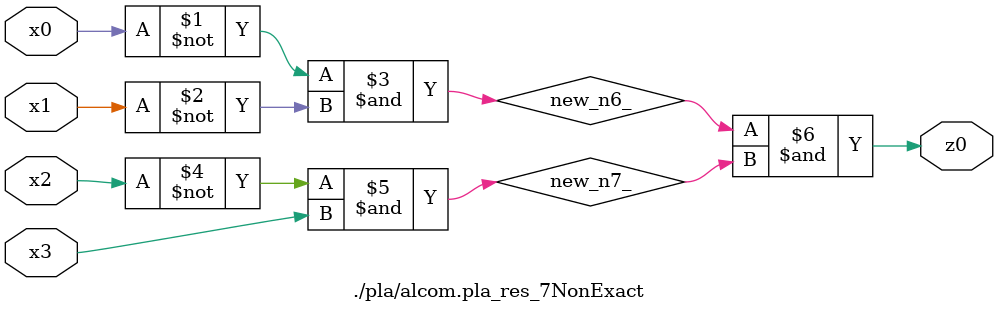
<source format=v>

module \./pla/alcom.pla_res_7NonExact  ( 
    x0, x1, x2, x3,
    z0  );
  input  x0, x1, x2, x3;
  output z0;
  wire new_n6_, new_n7_;
  assign new_n6_ = ~x0 & ~x1;
  assign new_n7_ = ~x2 & x3;
  assign z0 = new_n6_ & new_n7_;
endmodule



</source>
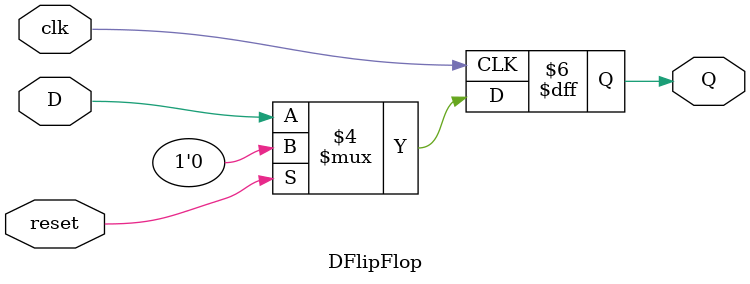
<source format=v>

module DFlipFlop (D, clk, reset, Q) ;
input D;
input clk;
input reset; 
output reg Q; 
always @ (posedge clk)
begin
    if(reset == 1'b1)
        Q <= 1'b0;
    else
        Q <= D;
end
endmodule

</source>
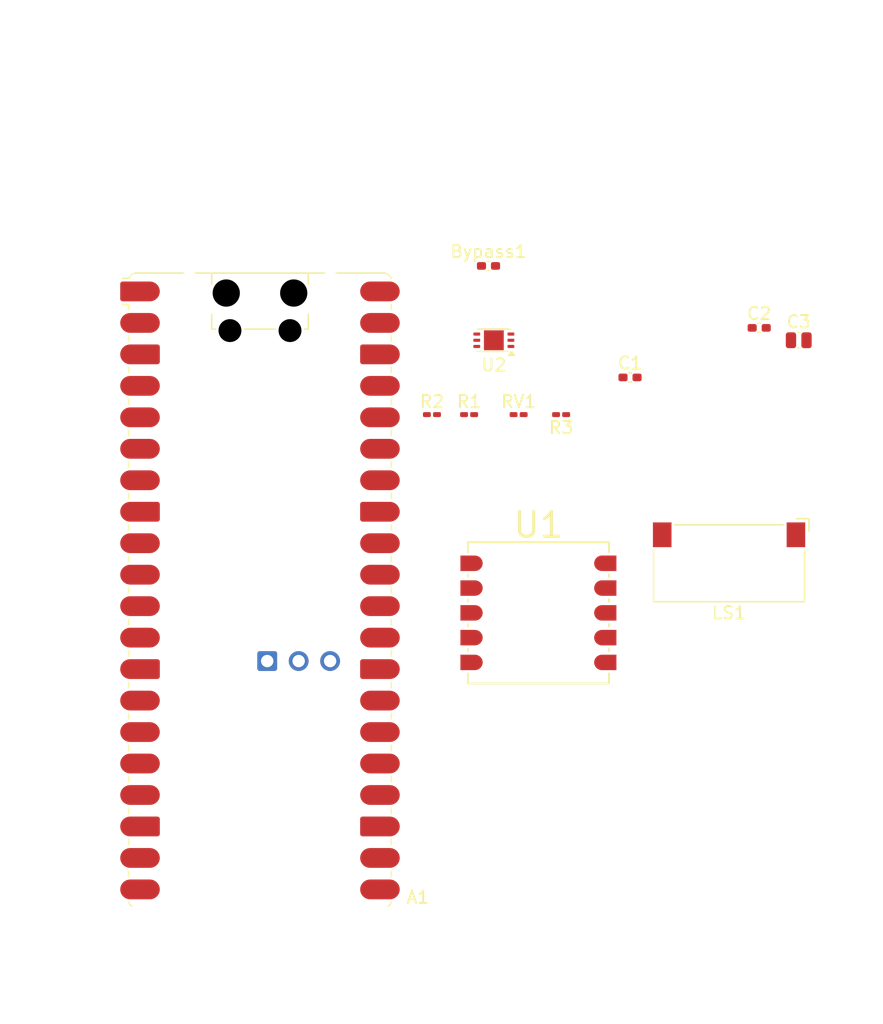
<source format=kicad_pcb>
(kicad_pcb
	(version 20241229)
	(generator "pcbnew")
	(generator_version "9.0")
	(general
		(thickness 1.6)
		(legacy_teardrops no)
	)
	(paper "A4")
	(layers
		(0 "F.Cu" signal)
		(2 "B.Cu" signal)
		(9 "F.Adhes" user "F.Adhesive")
		(11 "B.Adhes" user "B.Adhesive")
		(13 "F.Paste" user)
		(15 "B.Paste" user)
		(5 "F.SilkS" user "F.Silkscreen")
		(7 "B.SilkS" user "B.Silkscreen")
		(1 "F.Mask" user)
		(3 "B.Mask" user)
		(17 "Dwgs.User" user "User.Drawings")
		(19 "Cmts.User" user "User.Comments")
		(21 "Eco1.User" user "User.Eco1")
		(23 "Eco2.User" user "User.Eco2")
		(25 "Edge.Cuts" user)
		(27 "Margin" user)
		(31 "F.CrtYd" user "F.Courtyard")
		(29 "B.CrtYd" user "B.Courtyard")
		(35 "F.Fab" user)
		(33 "B.Fab" user)
		(39 "User.1" user)
		(41 "User.2" user)
		(43 "User.3" user)
		(45 "User.4" user)
	)
	(setup
		(stackup
			(layer "F.SilkS"
				(type "Top Silk Screen")
				(color "Blue")
			)
			(layer "F.Paste"
				(type "Top Solder Paste")
			)
			(layer "F.Mask"
				(type "Top Solder Mask")
				(thickness 0.01)
			)
			(layer "F.Cu"
				(type "copper")
				(thickness 0.035)
			)
			(layer "dielectric 1"
				(type "core")
				(thickness 1.51)
				(material "FR4")
				(epsilon_r 4.5)
				(loss_tangent 0.02)
			)
			(layer "B.Cu"
				(type "copper")
				(thickness 0.035)
			)
			(layer "B.Mask"
				(type "Bottom Solder Mask")
				(thickness 0.01)
			)
			(layer "B.Paste"
				(type "Bottom Solder Paste")
			)
			(layer "B.SilkS"
				(type "Bottom Silk Screen")
			)
			(copper_finish "None")
			(dielectric_constraints no)
		)
		(pad_to_mask_clearance 0)
		(allow_soldermask_bridges_in_footprints no)
		(tenting front back)
		(pcbplotparams
			(layerselection 0x00000000_00000000_55555555_5755f5ff)
			(plot_on_all_layers_selection 0x00000000_00000000_00000000_00000000)
			(disableapertmacros no)
			(usegerberextensions no)
			(usegerberattributes yes)
			(usegerberadvancedattributes yes)
			(creategerberjobfile yes)
			(dashed_line_dash_ratio 12.000000)
			(dashed_line_gap_ratio 3.000000)
			(svgprecision 4)
			(plotframeref no)
			(mode 1)
			(useauxorigin no)
			(hpglpennumber 1)
			(hpglpenspeed 20)
			(hpglpendiameter 15.000000)
			(pdf_front_fp_property_popups yes)
			(pdf_back_fp_property_popups yes)
			(pdf_metadata yes)
			(pdf_single_document no)
			(dxfpolygonmode yes)
			(dxfimperialunits yes)
			(dxfusepcbnewfont yes)
			(psnegative no)
			(psa4output no)
			(plot_black_and_white yes)
			(sketchpadsonfab no)
			(plotpadnumbers no)
			(hidednponfab no)
			(sketchdnponfab yes)
			(crossoutdnponfab yes)
			(subtractmaskfromsilk no)
			(outputformat 1)
			(mirror no)
			(drillshape 1)
			(scaleselection 1)
			(outputdirectory "")
		)
	)
	(net 0 "")
	(net 1 "unconnected-(A1-GPIO14-Pad19)")
	(net 2 "unconnected-(A1-GPIO10-Pad14)")
	(net 3 "unconnected-(A1-GPIO19-Pad25)")
	(net 4 "Net-(A1-GPIO27_ADC1)")
	(net 5 "unconnected-(A1-GPIO2-Pad4)")
	(net 6 "unconnected-(A1-RUN-Pad30)")
	(net 7 "unconnected-(A1-GPIO20-Pad26)")
	(net 8 "GND")
	(net 9 "unconnected-(A1-ADC_VREF-Pad35)")
	(net 10 "unconnected-(A1-GPIO8-Pad11)")
	(net 11 "unconnected-(A1-GPIO21-Pad27)")
	(net 12 "unconnected-(A1-GPIO9-Pad12)")
	(net 13 "unconnected-(A1-GPIO18-Pad24)")
	(net 14 "unconnected-(A1-GPIO0-Pad1)")
	(net 15 "unconnected-(A1-GPIO16-Pad21)")
	(net 16 "unconnected-(A1-3V3_EN-Pad37)")
	(net 17 "unconnected-(A1-GPIO17-Pad22)")
	(net 18 "unconnected-(A1-GPIO12-Pad16)")
	(net 19 "unconnected-(A1-GPIO22-Pad29)")
	(net 20 "unconnected-(A1-GPIO4-Pad6)")
	(net 21 "unconnected-(A1-GPIO15-Pad20)")
	(net 22 "unconnected-(A1-AGND-Pad33)")
	(net 23 "unconnected-(A1-GPIO5-Pad7)")
	(net 24 "unconnected-(A1-GPIO13-Pad17)")
	(net 25 "unconnected-(A1-GPIO1-Pad2)")
	(net 26 "unconnected-(A1-GPIO6-Pad9)")
	(net 27 "unconnected-(A1-VBUS-Pad40)")
	(net 28 "unconnected-(A1-GPIO11-Pad15)")
	(net 29 "unconnected-(A1-GPIO28_ADC2-Pad34)")
	(net 30 "unconnected-(A1-GPIO3-Pad5)")
	(net 31 "Net-(A1-GPIO26_ADC0)")
	(net 32 "unconnected-(A1-VSYS-Pad39)")
	(net 33 "+3V3")
	(net 34 "unconnected-(A1-GPIO7-Pad10)")
	(net 35 "Net-(U2-BYPASS)")
	(net 36 "Net-(C1-Pad1)")
	(net 37 "Net-(C1-Pad2)")
	(net 38 "Net-(C2-Pad2)")
	(net 39 "Net-(C2-Pad1)")
	(net 40 "Net-(C3-Pad2)")
	(net 41 "Net-(U1-LOUT)")
	(net 42 "Net-(U2-+)")
	(net 43 "unconnected-(U1-FMIN-Pad10)")
	(net 44 "unconnected-(U1-ROUT-Pad7)")
	(net 45 "unconnected-(U1-N{slash}C-Pad9)")
	(net 46 "unconnected-(U1-N{slash}C-Pad3)")
	(net 47 "unconnected-(U1-N{slash}C-Pad4)")
	(footprint "Buzzer_Beeper:Speaker_CUI_CMR-1206S-67" (layer "F.Cu") (at 101 90 180))
	(footprint "Resistor_SMD:R_0201_0603Metric_Pad0.64x0.40mm_HandSolder" (layer "F.Cu") (at 77 78))
	(footprint "Resistor_SMD:R_0201_0603Metric_Pad0.64x0.40mm_HandSolder" (layer "F.Cu") (at 80 78))
	(footprint "Capacitor_SMD:C_0402_1005Metric_Pad0.74x0.62mm_HandSolder" (layer "F.Cu") (at 103.4325 71))
	(footprint "Resistor_SMD:R_0201_0603Metric_Pad0.64x0.40mm_HandSolder" (layer "F.Cu") (at 84 78))
	(footprint "Package_TO_SOT_SMD:HVSOF6" (layer "F.Cu") (at 82 72 180))
	(footprint "Capacitor_SMD:C_0504_1310Metric_Pad0.83x1.28mm_HandSolder" (layer "F.Cu") (at 106.6275 72))
	(footprint "Capacitor_SMD:C_0402_1005Metric_Pad0.74x0.62mm_HandSolder" (layer "F.Cu") (at 93 75))
	(footprint "Capacitor_SMD:C_0402_1005Metric_Pad0.74x0.62mm_HandSolder" (layer "F.Cu") (at 81.5675 66))
	(footprint "ECE 299:RDA5807M_Module_SM" (layer "F.Cu") (at 85.6 94))
	(footprint "Resistor_SMD:R_0201_0603Metric_Pad0.64x0.40mm_HandSolder" (layer "F.Cu") (at 87.4325 78 180))
	(footprint "Module:RaspberryPi_Pico_W_SMD_HandSolder" (layer "F.Cu") (at 63.11 92.19))
	(embedded_fonts no)
)

</source>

****

**What to work on:** Determine the number of lines in the listing that hold the word "Silkscreen". Nothing but that number is wanted.

**Answer to the problem:** 2